All those bugs were discovered during a research in 2005 (German) on console servers. Most of them are fixed or supposedly fixed by now. Upgrade your firmware.

  • acs-ssl.retrieval.txt: pulling RSA PRIVATE KEY from a Cyclades ACS *)
  • acs.cyclades.ssldump.txt: using this SSL key to sniff HTTPS session (watch out for line containing the username/password pair)
  • avocent-sshbug.txt: circumventing port-based user ACL's on an Avocent CCM
  • mrv-sshbug.txt: circumventing port-based user ACL's on an MRV In-Reach by SSH public key authentication
  • rari-problems.txt: 1) no password for uid sshd and dominion, 2) world readable /etc/shadow, 3) world writeable /bin/busybox *)

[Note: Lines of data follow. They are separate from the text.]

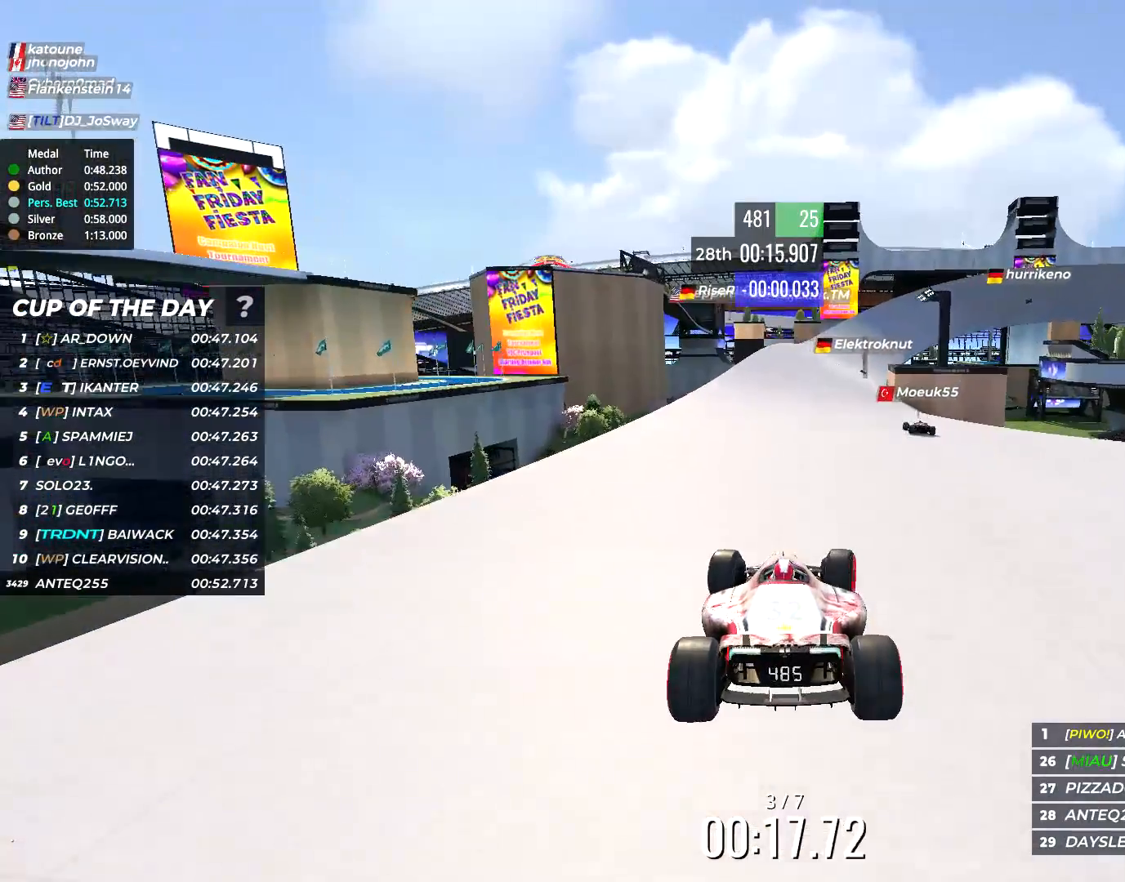
{"keys": ["up"], "events": [[17, "right", "down"], [117, "right", "up"], [250, "right", "down"], [417, "right", "up"]]}
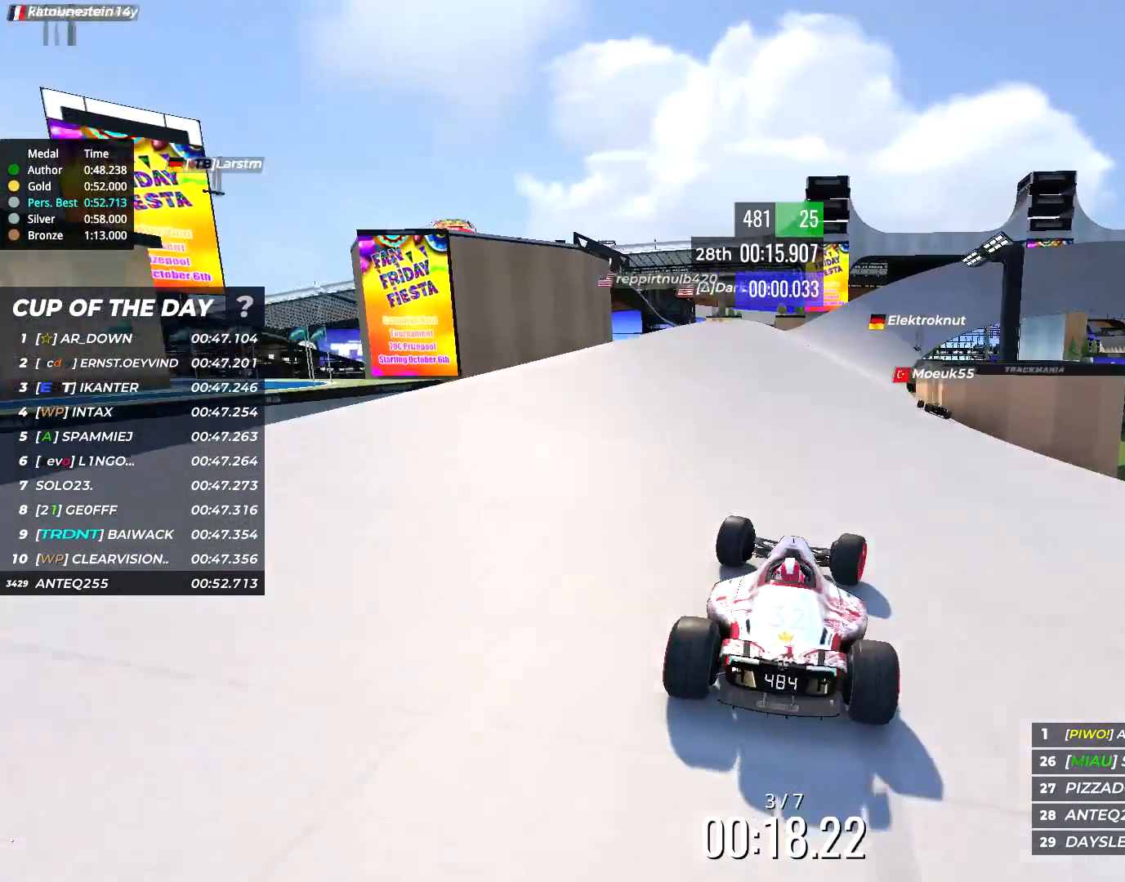
{"keys": ["up"], "events": [[350, "left", "down"], [383, "left", "up"]]}
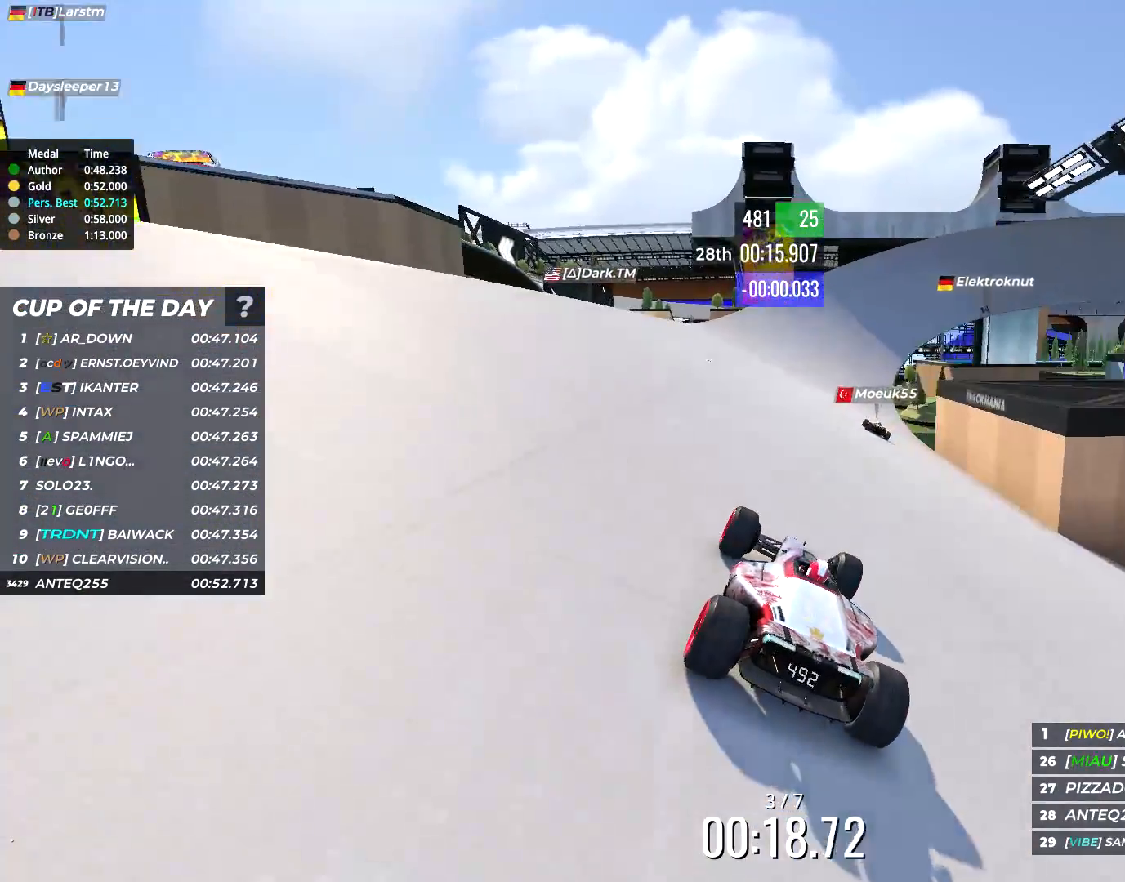
{"keys": ["up"], "events": [[17, "right", "down"], [250, "right", "up"], [383, "right", "down"], [483, "right", "up"]]}
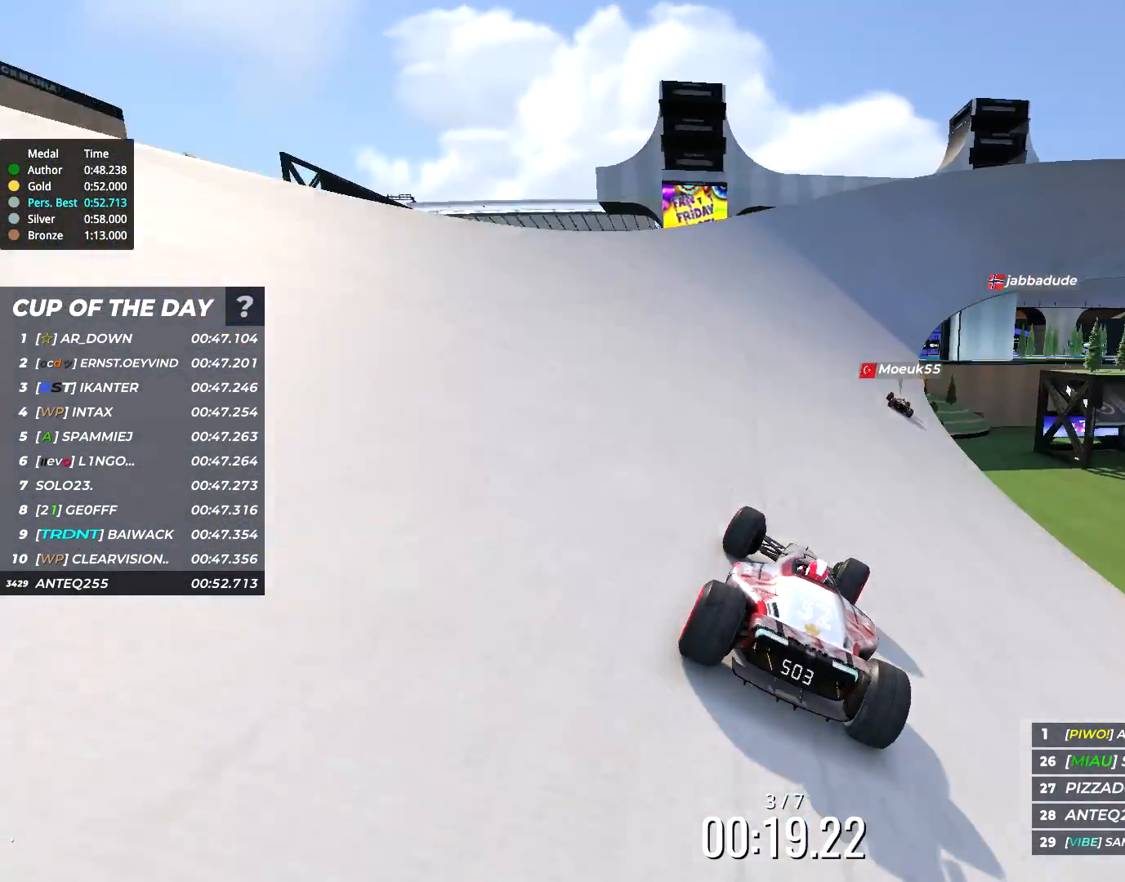
{"keys": ["right", "up"], "events": [[383, "right", "down"]]}
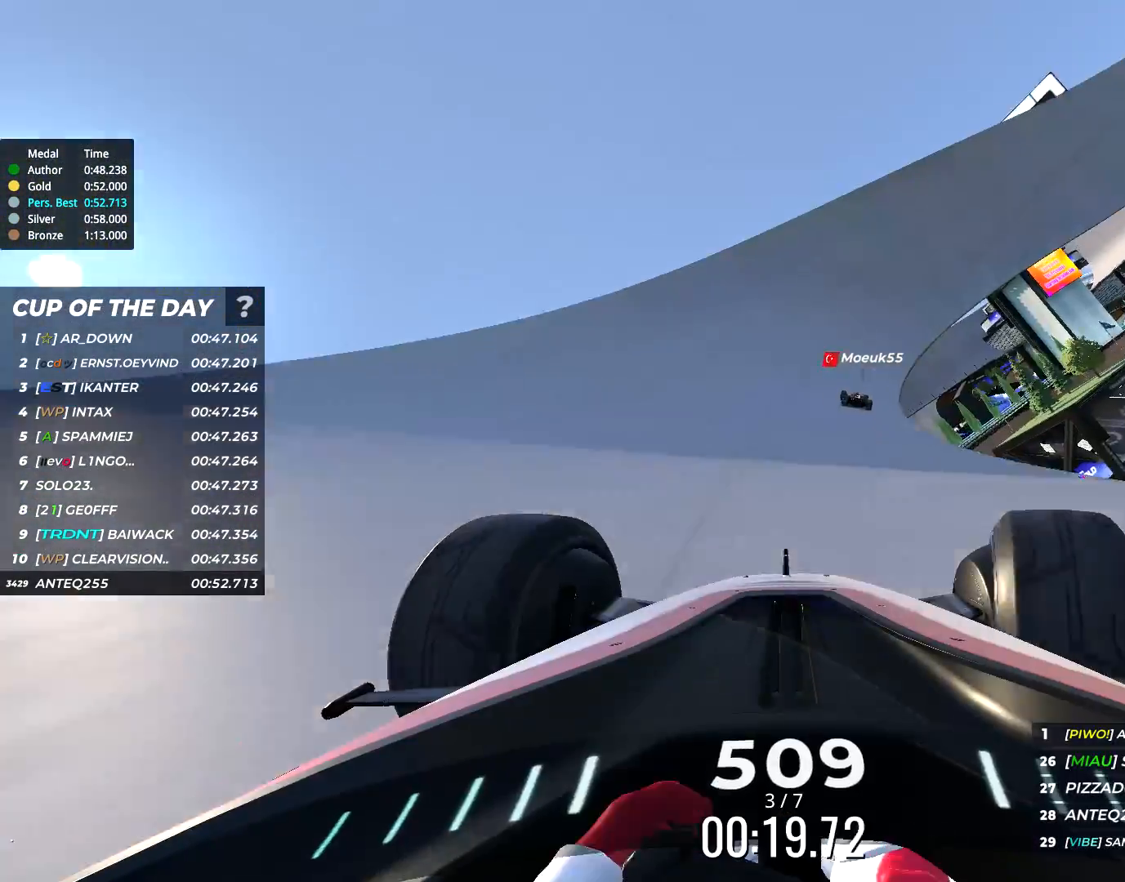
{"keys": ["right", "up"], "events": [[250, "right", "up"], [383, "right", "down"]]}
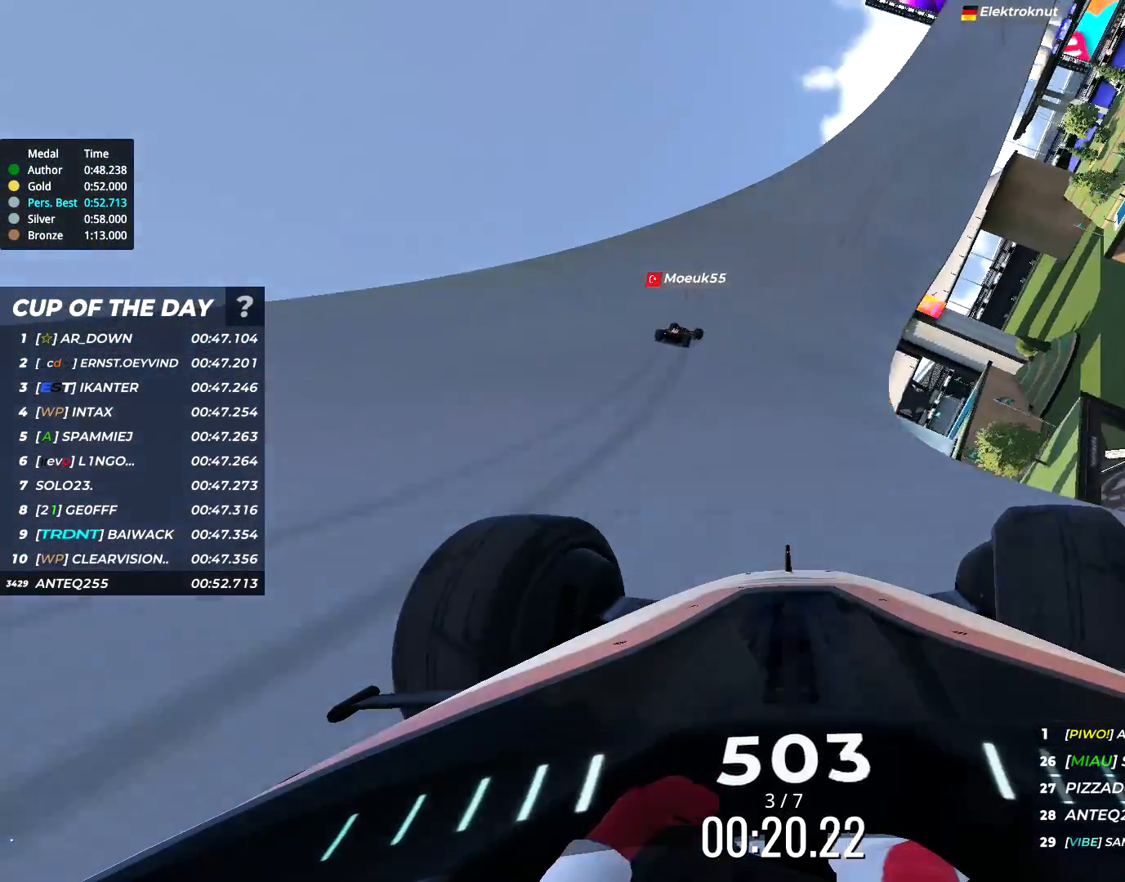
{"keys": ["up"], "events": [[150, "right", "up"], [283, "left", "down"], [417, "left", "up"]]}
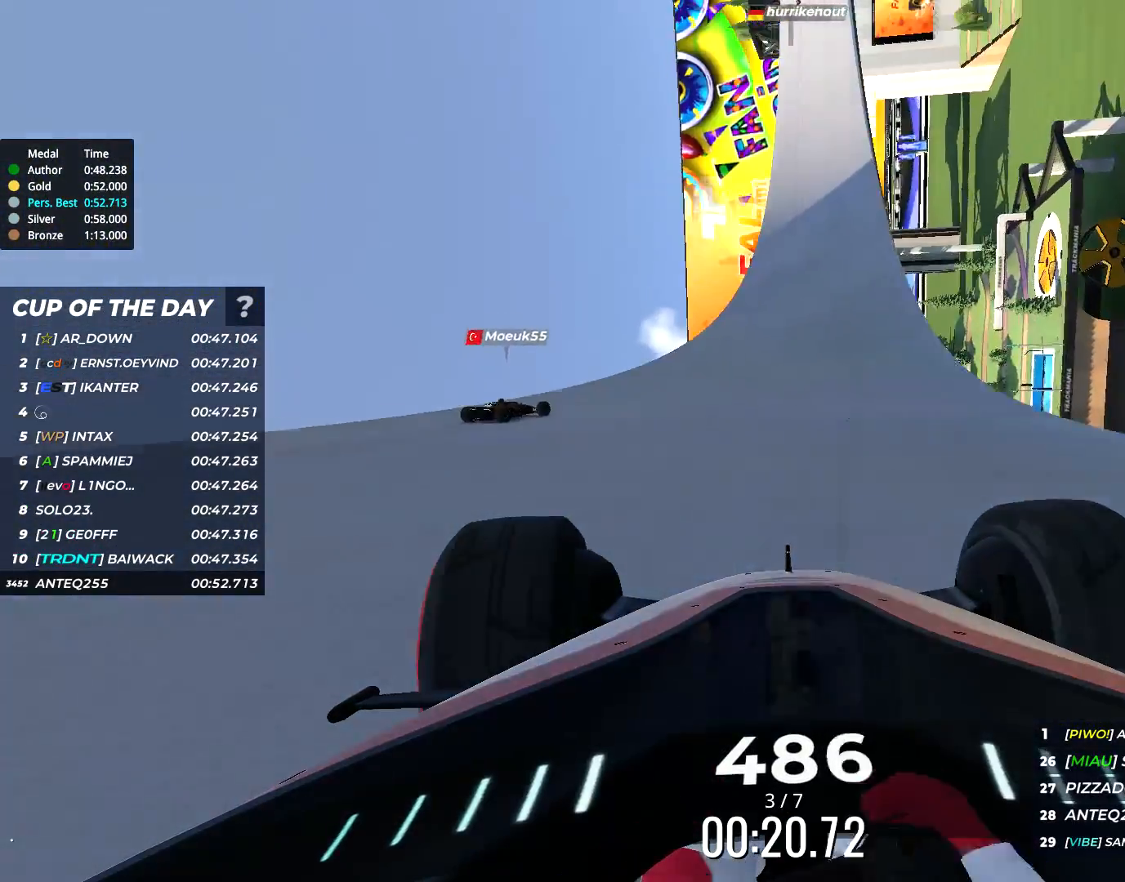
{"keys": ["up"], "events": [[83, "right", "down"], [483, "right", "up"]]}
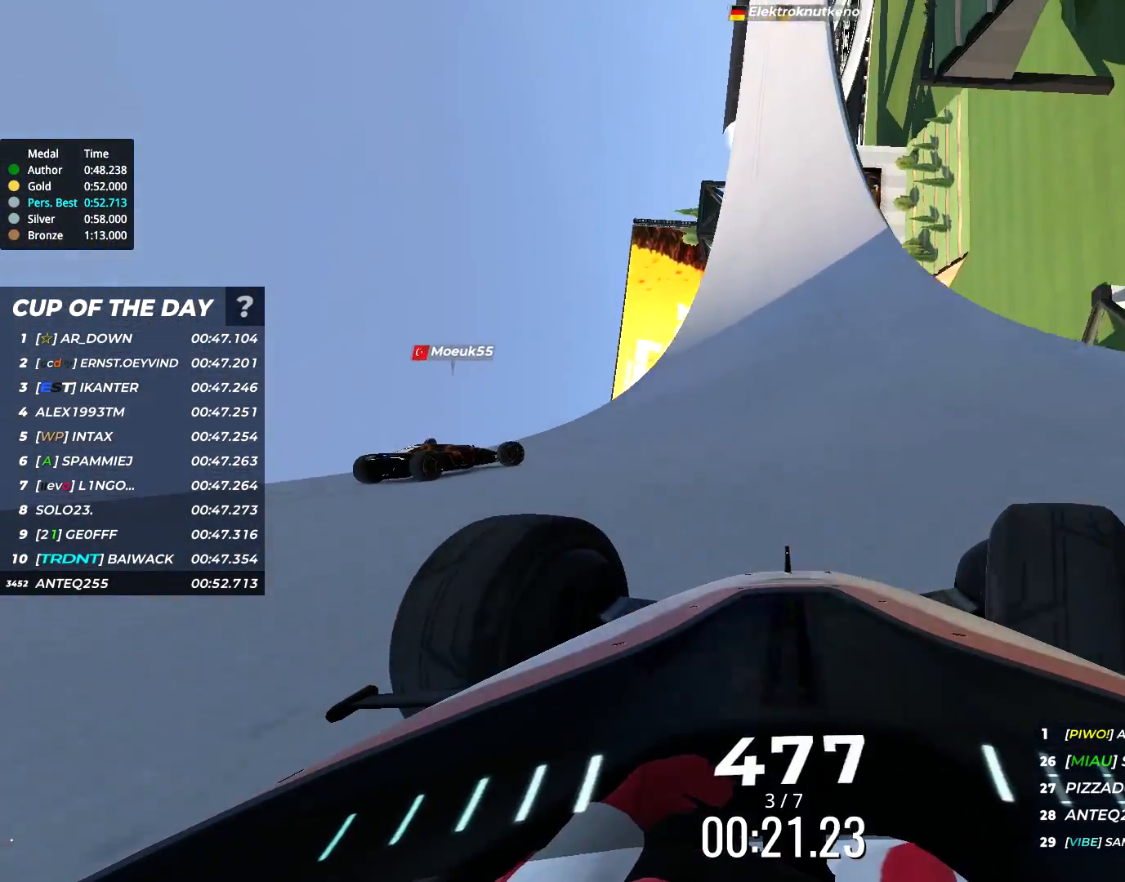
{"keys": ["right", "up"], "events": [[83, "left", "down"], [167, "left", "up"], [333, "right", "down"]]}
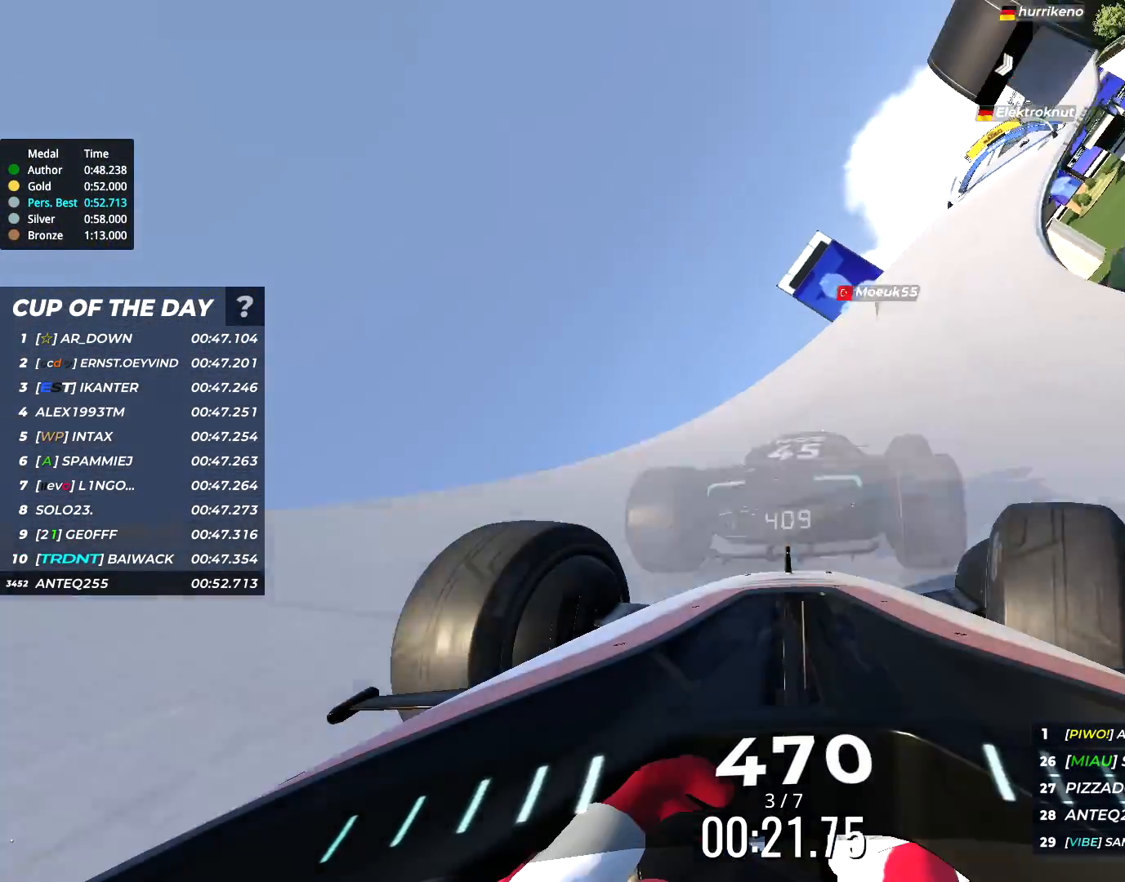
{"keys": ["right", "up"], "events": []}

  • scs.nmap.txt: not an immediate problem, but what has nmap to do on a console server?
  • slc-problems.txt: Lantronix' SLC suffered 1) from the fact that SSH private keys were under doc-root of web server (and mini_httpd doesn't care about ACL's), 2) logfiles are publicy viewable since they are under doc-root, too *)

  • Issues marked w/ *) means: only n/w access needed, no credentials.